裏切りの代価 第三話
ドアからは大勢の市中警備隊員が出口を狭められたチューブから出る水のように勢いよくなだれ込んできた。執務机を中心に半円形に私を取り囲むと銃を構えて一斉にこちらに向けてきた。
その中心が左右に分かれ、両側にいた警備隊員が出来た花道に向けて敬礼すると、後方から例の隊長殿がお目見えになった。オペラ座でイズミを連れ出そうとしたあの隊長殿だ。
「ユリナ長官、帝国の正義の為にあなたを拘束させて貰」
「テケレン、テンテンテンテン、テンテン↑。テン、テ、テテ。テケレン、テンテンテンテン、テンテン↑。テン、テ、テテ……」
隊長殿の気合いの入った声は突然鳴り響いたキューディラの着信音で遮られた。名乗り口上をブツ切りにされてしまい、隊長殿の顔は曇った。
鳴り響くキューディラに手を伸ばしながら「出ていいか?」と小首をかしげながら尋ねた。
しかし、「ダメだ」と隊長殿は首を振った。
「尤も、それに対応したところで、その内容にあなたは絶望するだけだ」
キューディラは相変わらず鳴り続けている。参った。このままでは私が取るか、キューディラの魔力が切れるまで鳴り響いてしまう。手を引っ込め両腕を上げるような仕草を見せて椅子にもたれ掛かった。
「隊長、それは長官が出るまで鳴り続けます。代わりに権限のある私が出ましょう」
聞いたことのある声が廊下から聞こえたかと思うと、遅れてフラメッシュ大尉が執務室の中へと入ってきた。
「うむ。フラメッシュ大尉、ご苦労であった。これまで嫌いな魔法使いに仕えるという仕打ちによく耐え抜いた。新たな軍のトップに付く私からの最初の命令だ。君が受けたまえ」
隊長殿は自信げに頷くとフラメッシュ大尉を前に出した。大尉は机の前に来て受話器に手をかけると、無表情で私をちらりと見てきた。だが、私はそのまま黙って二人を見た。
「ユリナ長官殿、いや、元長官の反逆者。信頼していた部下が裏切りを働いて言葉も出ないか」
隊長殿が腰に手を当ててにやにやと私を見下ろしている横でフラメッシュ大尉が受話器を耳に当てうんうんと頷くと、「西方司令部が墜とされました」と私の方へ振り返ってそう言った。

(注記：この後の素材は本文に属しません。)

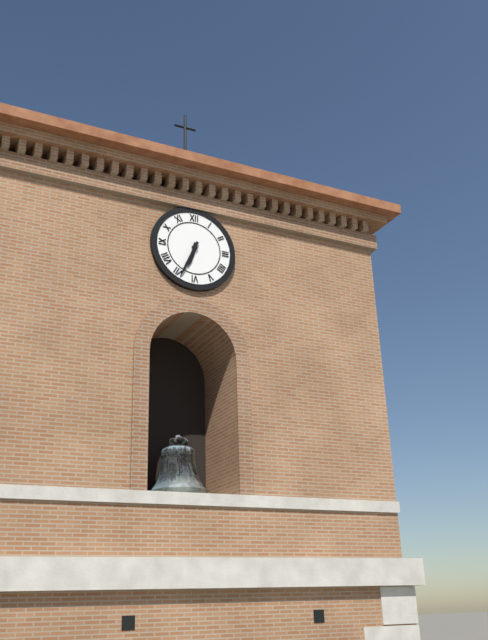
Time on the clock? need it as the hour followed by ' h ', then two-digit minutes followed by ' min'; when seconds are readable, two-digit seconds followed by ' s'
6 h 34 min
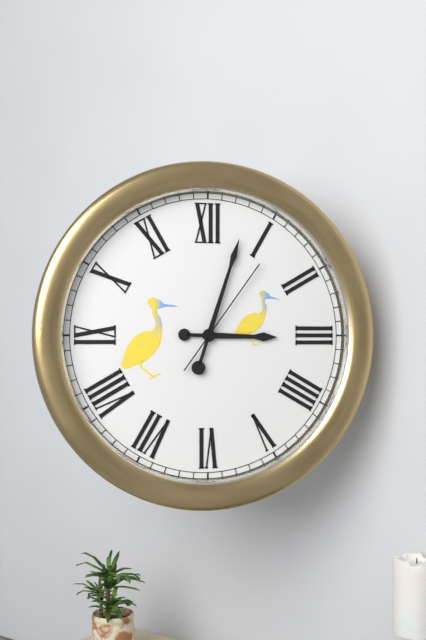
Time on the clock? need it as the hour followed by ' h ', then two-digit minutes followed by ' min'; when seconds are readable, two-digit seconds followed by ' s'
3 h 03 min 06 s
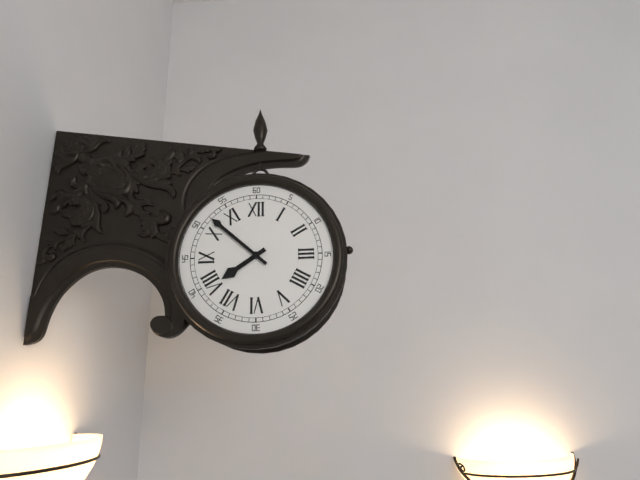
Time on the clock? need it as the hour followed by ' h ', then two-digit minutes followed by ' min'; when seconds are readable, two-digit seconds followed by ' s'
7 h 52 min
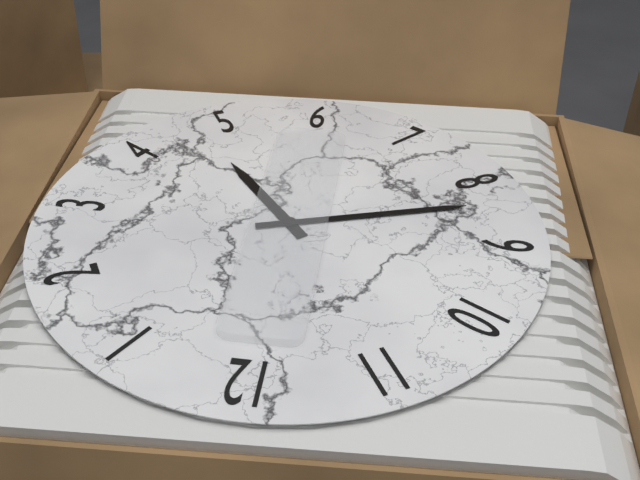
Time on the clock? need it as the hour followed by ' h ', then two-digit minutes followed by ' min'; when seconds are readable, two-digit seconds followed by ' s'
4 h 42 min
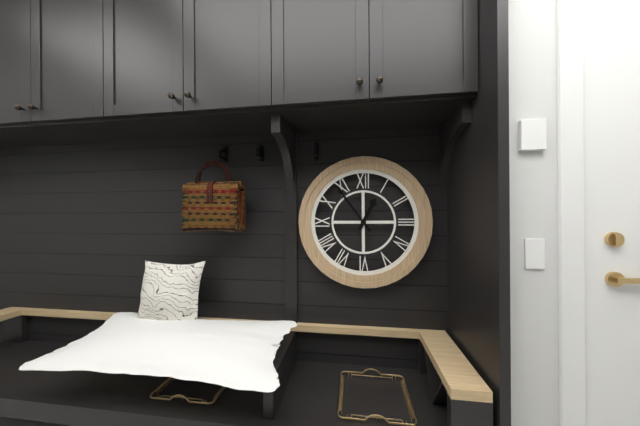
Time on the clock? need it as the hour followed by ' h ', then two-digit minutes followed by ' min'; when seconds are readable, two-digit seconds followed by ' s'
12 h 54 min
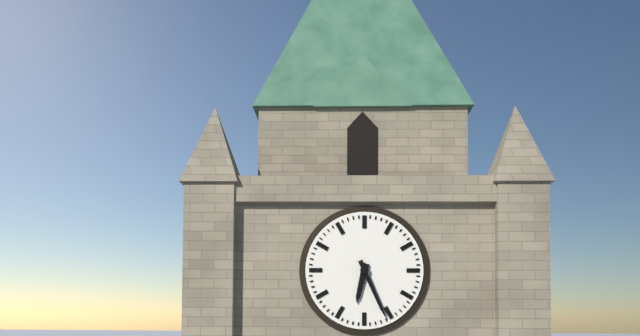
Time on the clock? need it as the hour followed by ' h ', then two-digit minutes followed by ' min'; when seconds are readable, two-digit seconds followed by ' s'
6 h 26 min
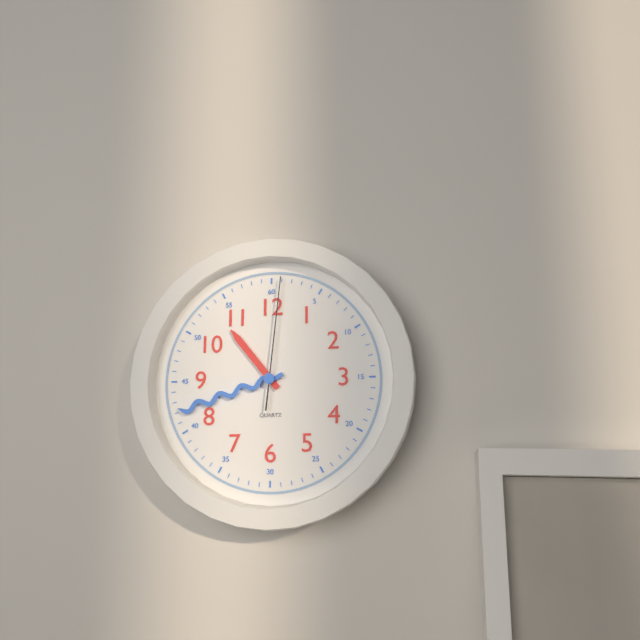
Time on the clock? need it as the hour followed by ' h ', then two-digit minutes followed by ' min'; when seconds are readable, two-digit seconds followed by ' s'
10 h 42 min 01 s
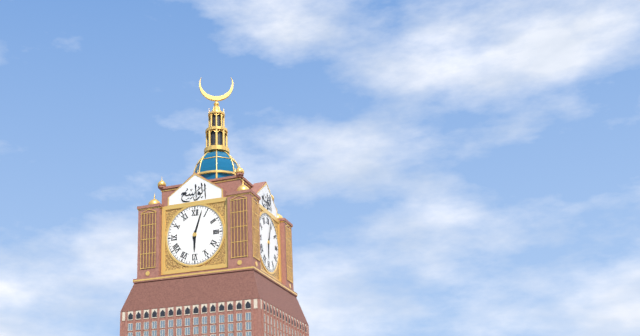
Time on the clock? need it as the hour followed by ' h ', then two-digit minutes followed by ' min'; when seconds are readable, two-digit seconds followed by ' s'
6 h 03 min
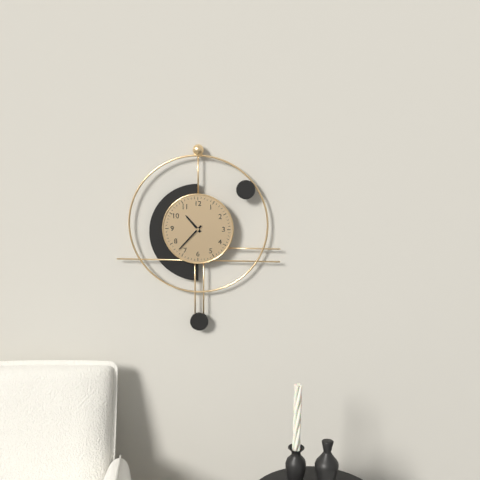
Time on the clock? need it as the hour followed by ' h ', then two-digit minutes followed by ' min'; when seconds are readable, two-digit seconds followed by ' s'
10 h 37 min
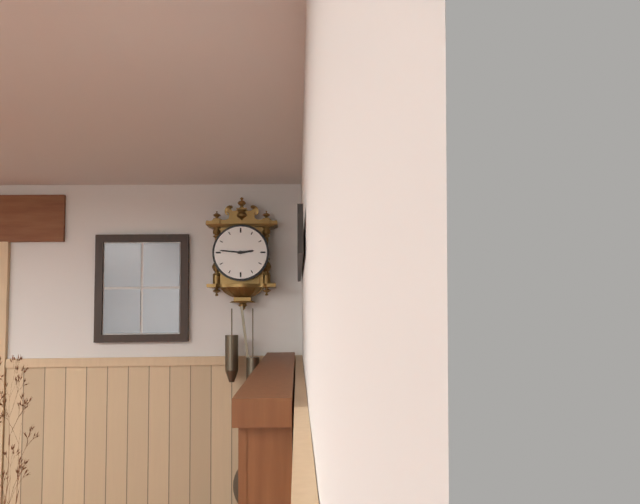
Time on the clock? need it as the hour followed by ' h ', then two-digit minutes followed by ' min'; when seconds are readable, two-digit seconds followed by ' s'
2 h 46 min
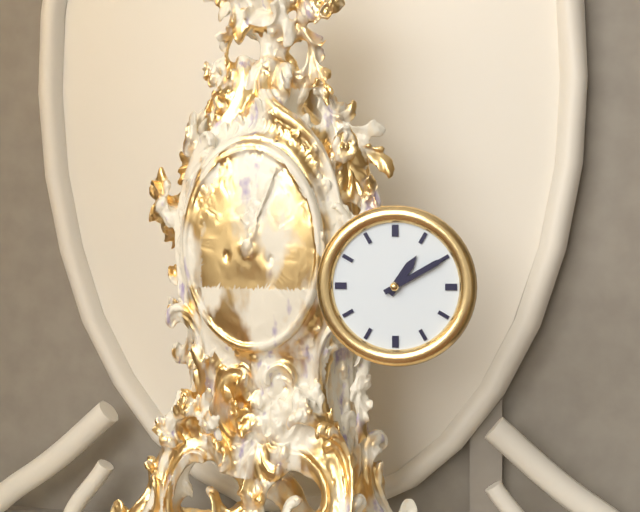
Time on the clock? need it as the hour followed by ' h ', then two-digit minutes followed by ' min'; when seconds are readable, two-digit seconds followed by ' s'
1 h 10 min
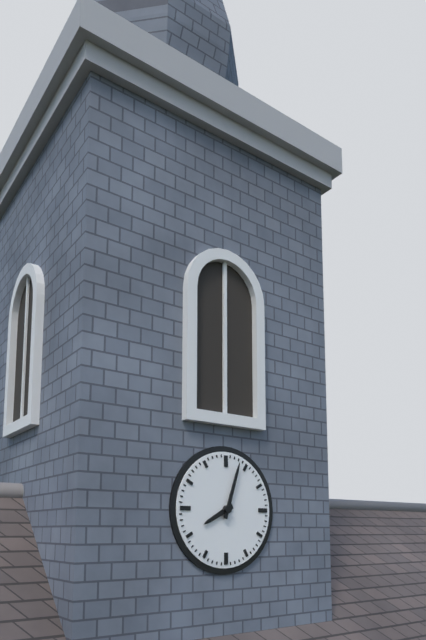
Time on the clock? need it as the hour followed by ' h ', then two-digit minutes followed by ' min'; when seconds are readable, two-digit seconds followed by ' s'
8 h 03 min
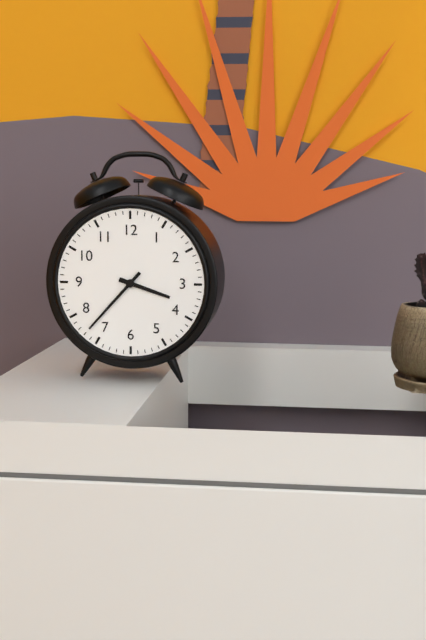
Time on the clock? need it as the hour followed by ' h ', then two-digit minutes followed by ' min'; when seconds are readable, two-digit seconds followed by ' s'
3 h 37 min
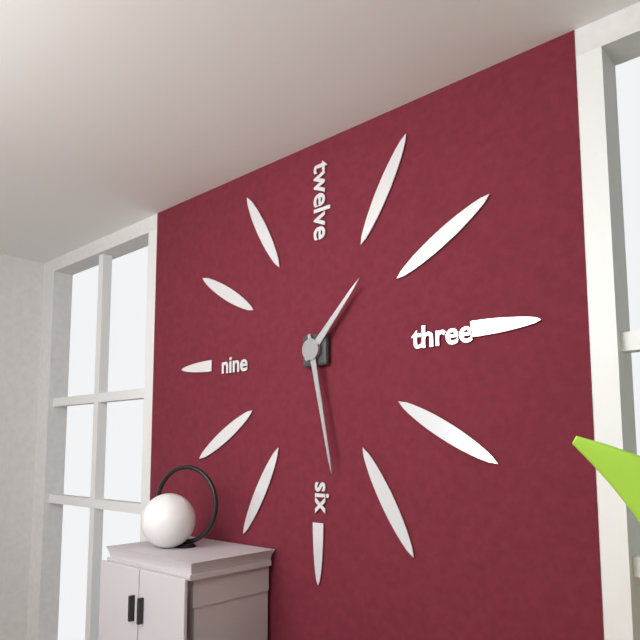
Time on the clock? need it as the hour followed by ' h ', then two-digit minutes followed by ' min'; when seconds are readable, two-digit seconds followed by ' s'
1 h 28 min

すると、報告を聞いた隊長殿は身体を反り返らせるほどに上げて大声で笑い出した。
「これであなたもオシマイだ。さぁ、その椅子からどきたまえ、ュリナ・ギンスブルグ。貴様には監獄の椅子が用意されている。電気椅子ではないだけ感謝したまえ。まだ貴様にはして貰わなければいけないことが山ほどある。責任という名前の大事な仕事だ。もはや逃げられないぞ。移動魔法のマジックアイテムを渡したことが運の尽きだな。魔法使い嫌いの部下を従えるのは優越感に浸る為か? 自分の方が優れていると無能な自分を満足させる為とは虚しいな」
隊長殿はいい気になり大声のまま早口でそう言った。
これは参ったな。市民を警護するはずの市中警備隊、しかも、グラントルアでのトップがこの有様では。あぁ、と思わず息が漏れてしまった。
「ちょっと良いか? その部下なんだが」と言いながら大尉の方へ顔を向けた。
フラメッシュ大尉は人差し指で回線を切り、ゆっくりと受話器を置いた。そして、私の方へ振り向きながら両眉を上げていた。
「なぁ、フラメッシュ大尉、伝令はもう少し正確にしろ。前から言ってンだろ。お前の連絡は素早いがときどき正確さに欠けるって」
「何を言っている! いつまで余裕なつもりでいる気だ!」
隊長殿は私に怒鳴り声を上げた。だが直後に
「はい」
とフラメッシュ大尉は冷静に返事をした。
隊長殿はそれに驚き肩を上げると黙り込み、素早く私とフラメッシュ大尉の顔を交互に見つめた。